Online Learning is at the Heart of the Digital Campus

The traditional higher education experience in which an individual completes high school, attends college and lives on campus full time, and graduates within four years is no longer the norm. Even before the COVID-19 pandemic, institutions were implementing new elearning modalities – from technology-enhanced to fully online or CBE models. However, the pandemic shook the industry to its core and forced higher education institutions to make this transition even faster and more aggressively. As a result, the modern, digital campus delivers online learning experiences that have become the new normal.

While an institution may have adopted an online learning strategy, the model it follows may not be the same as another institution’s elearning program. Today, there are multiple modes of course delivery, including fully online, hybrid learning strategies that include a balance of in-person and online courses, and even the more modern hybrid-flexible (HyFlex) models that give students more freedom over how they attend classes. Whatever the case, the digital campus has adopted one of these strategies for at least a portion of its academic portfolio to give students more elearning options.

The digital classroom, like its digital campus counterpart, requires deliberate course design; it must enable student engagement, collaboration, and community building; flexible learning paths for learners of varying levels of preparation; and different types of assessments to measure student outcomes. The way digital classrooms are established and supported determines the effectiveness of an institution’s online learning program.

To support a successful online learning environment, the digital campus often includes broadband on campus and enables students to perform coursework through mobile platforms.

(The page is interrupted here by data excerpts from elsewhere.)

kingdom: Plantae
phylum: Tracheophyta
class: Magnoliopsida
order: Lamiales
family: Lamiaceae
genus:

In many cases, the digital campus also utilizes a cloud infrastructure to scale and secure online courses.

Integration Eliminates Silos in the Digital Campus

The use of advanced applications and technologies in their personal lives has encouraged students, faculty, and staff to expect similar experiences on campus. As more solutions are introduced and brought into the higher education space, the network grows in complexity. Enabling seamless operations and experiences requires IT to integrate and orchestrate these diverse solutions to minimize silos.

The modern digital campus ensures that applications used across the network meet the latest standards so they can be integrated through application program interfaces (APIs) or orchestration platforms. While many institutions have integrated their student information systems (SIS), enterprise resource planning (ERP) solutions, and other core technologies, some of those integrations may be outdated or tied explicitly to legacy platforms that are not up to speed with more modern applications. By prioritizing standardization across the IT environment, the digital campus better promotes system interoperability and data integrity.

Meanwhile, a fully integrated technology footprint can help IT departments work more productively, which can result in reduced costs and increased innovation. When systems across campus are integrated and sharing data, staff can eliminate cumbersome processes or workarounds and streamline workflows to increase efficiency. As a result, productive IT departments will have more time to strategize the next iteration of the digital campus and make way for new, creative ways to support students.

Technology will continue to evolve alongside its increased use. Higher educations that want to stay relevant, deliver satisfying student experiences, and combat enrollment challenges need to focus on implementing a digital campus that keeps pace with modern expectations.